Professor Quigley discusses homelessness in New Orleans in today’s Advocate article, “Displaced from one camp, city’s homeless set up another.”

Bill Quigley, a Loyola University law professor and the director of the Gillis Long Poverty Law Center, said he thinks such sweeps accomplish little in terms of solving the city’s homelessness problem but are mostly an effort to sanitize downtown prior to big events.

“We are not going to police our way out of homelessness,” he said about the crackdown, which occurred a day before the Saints’ first home game of 2014.

Quigley said that besides being ineffective, the cleanups also violate the constitutional rights of the homeless, who are often deprived of property without due process.
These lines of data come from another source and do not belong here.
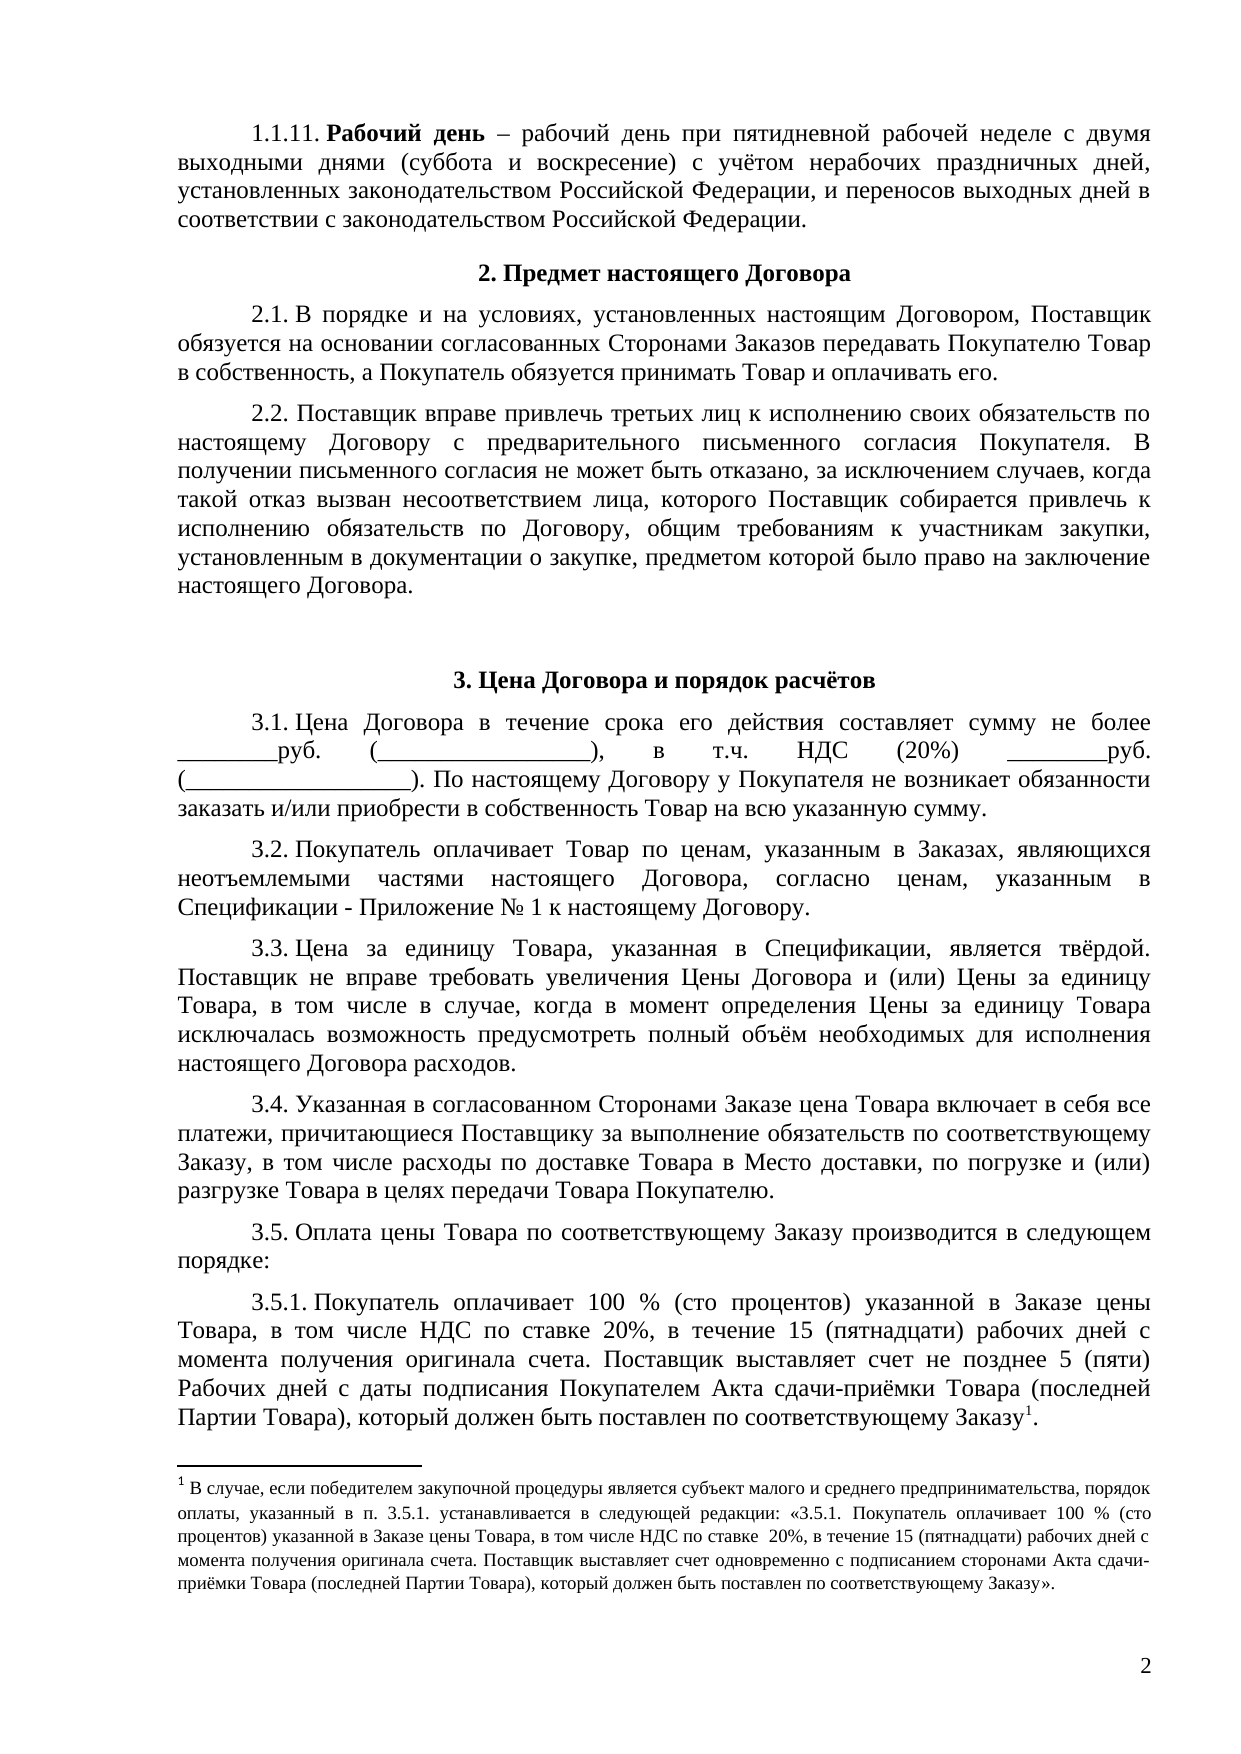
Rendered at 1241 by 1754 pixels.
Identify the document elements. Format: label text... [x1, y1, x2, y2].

list Цена Договора и порядок расчётов [177, 666, 1152, 694]
list Предмет настоящего Договора [177, 258, 1152, 287]
list Указанная в согласованном Сторонами Заказе цена Товара включает в себя все платежи, причитающиеся Поставщику за выполнение обязательств по соответствующему Заказу, в том числе расходы по доставке Товара в Место доставки, по погрузке и (или) разгрузке Товара в целях передачи Товара Покупателю. [177, 1089, 1152, 1204]
list Цена за единицу Товара, указанная в Спецификации, является твёрдой. Поставщик не вправе требовать увеличения Цены Договора и (или) Цены за единицу Товара, в том числе в случае, когда в момент определения Цены за единицу Товара исключалась возможность предусмотреть полный объём необходимых для исполнения настоящего Договора расходов. [177, 933, 1152, 1077]
list В порядке и на условиях, установленных настоящим Договором, Поставщик обязуется на основании согласованных Сторонами Заказов передавать Покупателю Товар в собственность, а Покупатель обязуется принимать Товар и оплачивать его. [177, 299, 1152, 386]
list Покупатель оплачивает 100 % (сто процентов) указанной в Заказе цены Товара, в том числе НДС по ставке 20%, в течение 15 (пятнадцати) рабочих дней с момента получения оригинала счета. Поставщик выставляет счет не позднее 5 (пяти) Рабочих дней с даты подписания Покупателем Акта сдачи-приёмки Товара (последней Партии Товара), который должен быть поставлен по соответствующему Заказу. [177, 1287, 1152, 1431]
list Рабочий день – рабочий день при пятидневной рабочей неделе с двумя выходными днями (суббота и воскресение) с учётом нерабочих праздничных дней, установленных законодательством Российской Федерации, и переносов выходных дней в соответствии с законодательством Российской Федерации. [177, 118, 1152, 233]
list Оплата цены Товара по соответствующему Заказу производится в следующем порядке: [177, 1217, 1152, 1274]
list Цена Договора в течение срока его действия составляет сумму не более ________руб. (_________________), в т.ч. НДС (20%) ________руб. (__________________). По настоящему Договору у Покупателя не возникает обязанности заказать и/или приобрести в собственность Товар на всю указанную сумму. [177, 707, 1152, 822]
list Покупатель оплачивает Товар по ценам, указанным в Заказах, являющихся неотъемлемыми частями настоящего Договора, согласно ценам, указанным в Спецификации - Приложение № 1 к настоящему Договору. [177, 834, 1152, 921]
text 2.2. Поставщик вправе привлечь третьих лиц к исполнению своих обязательств по настоящему Договору с предварительного письменного согласия Покупателя. В получении письменного согласия не может быть отказано, за исключением случаев, когда такой отказ вызван несоответствием лица, которого Поставщик собирается привлечь к исполнению обязательств по Договору, общим требованиям к участникам закупки, установленным в документации о закупке, предметом которой было право на заключение настоящего Договора. [177, 398, 1152, 599]
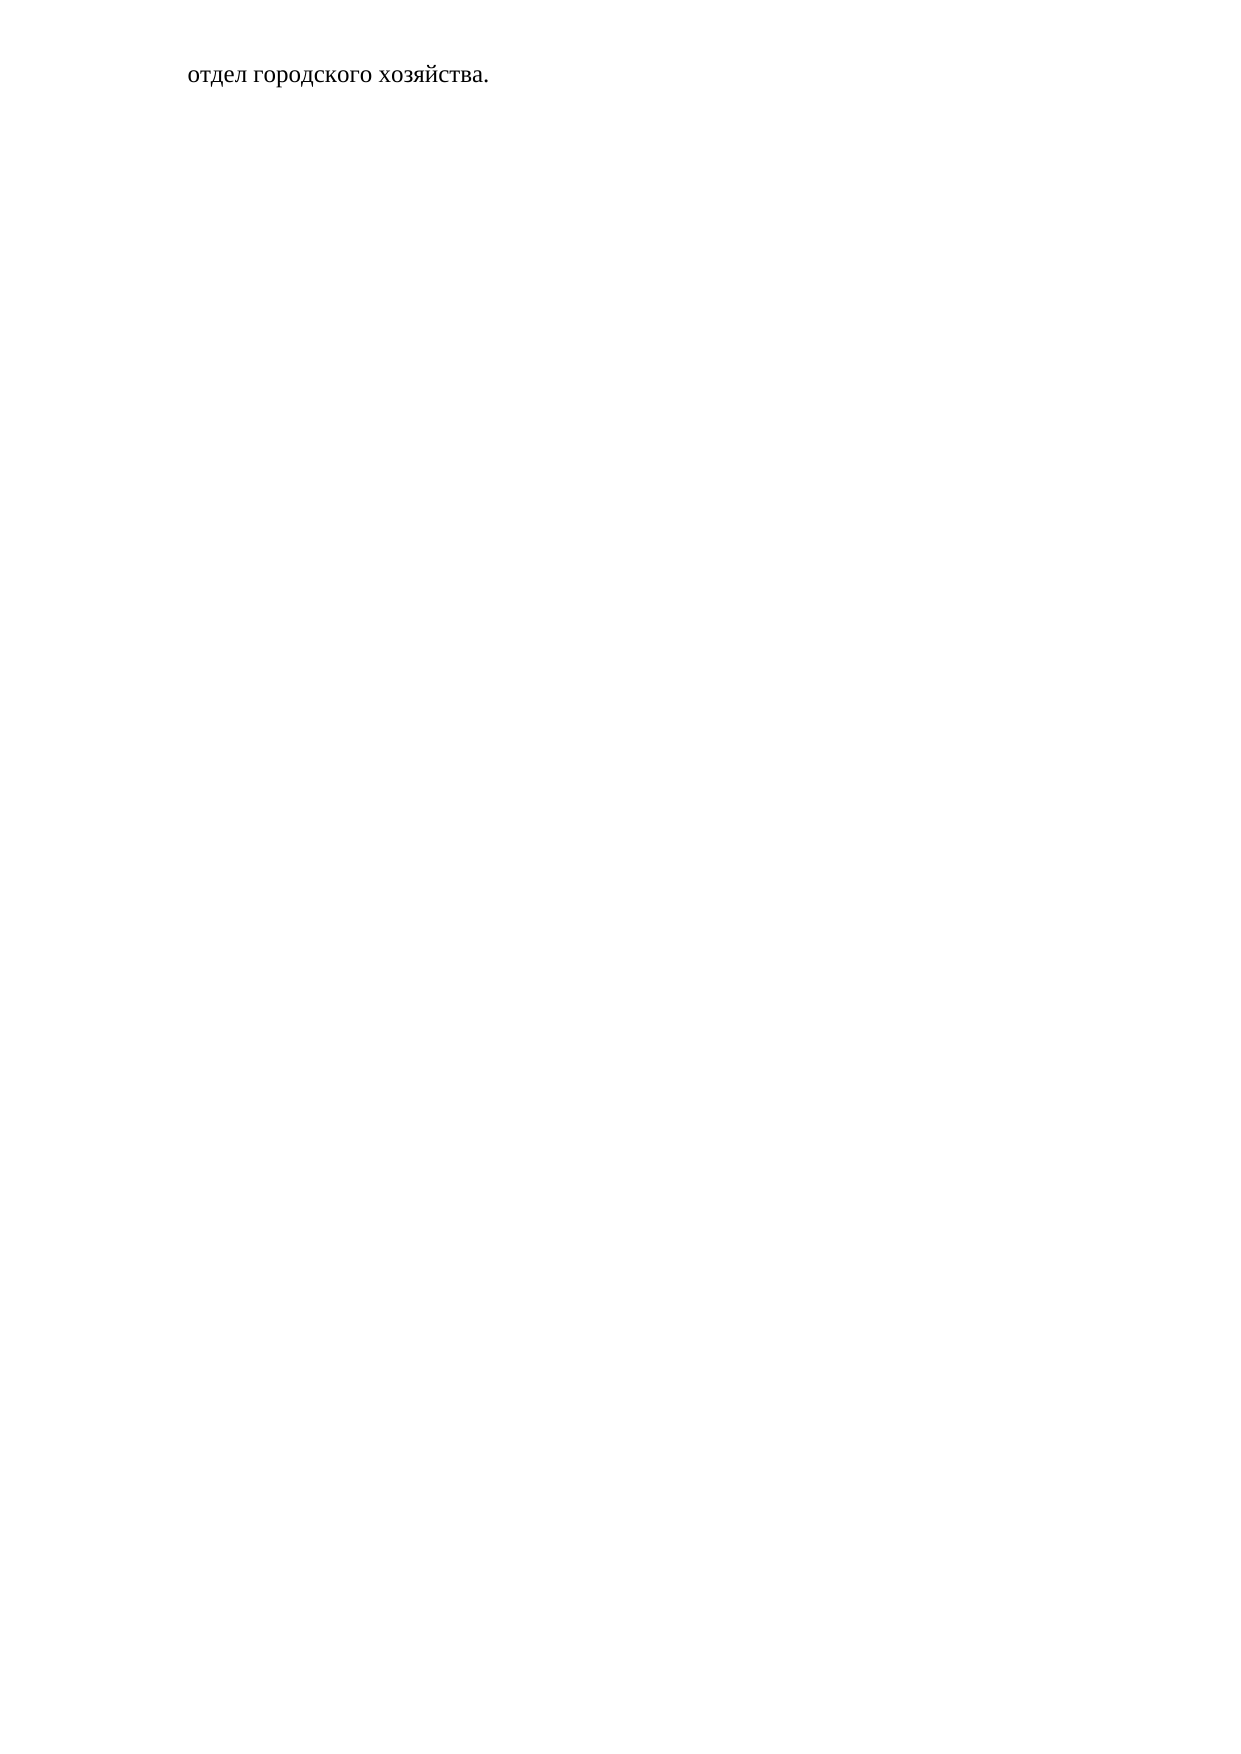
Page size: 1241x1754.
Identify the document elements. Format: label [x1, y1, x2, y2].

text [187, 59, 1167, 88]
He said several homeless individuals complained about losing their property during Thursday’s crackdown.

Quigley described homelessness as an ancient problem that’s essentially unsolvable. The homeless are often shuffled from one area to another in an attempt to make them less visible, he said.

“There is an ongoing tension between neighbors and governments to move the homeless to another place. Then when they get to another place, those neighbors aren’t that thrilled about it either,” he said.

Whether the city will attempt to shut down the new camp and what it intends to do about the site of the previous encampment is unclear. A spokeswoman for Mayor Mitch Landrieu didn’t return a request for comment Saturday.

According to Quigley, the homeless have a right to congregate on public property, but that right doesn’t always extend to setting up camp.

“You can’t tell them they can’t be on public property, but you can tell them they can’t set up a home,” he said.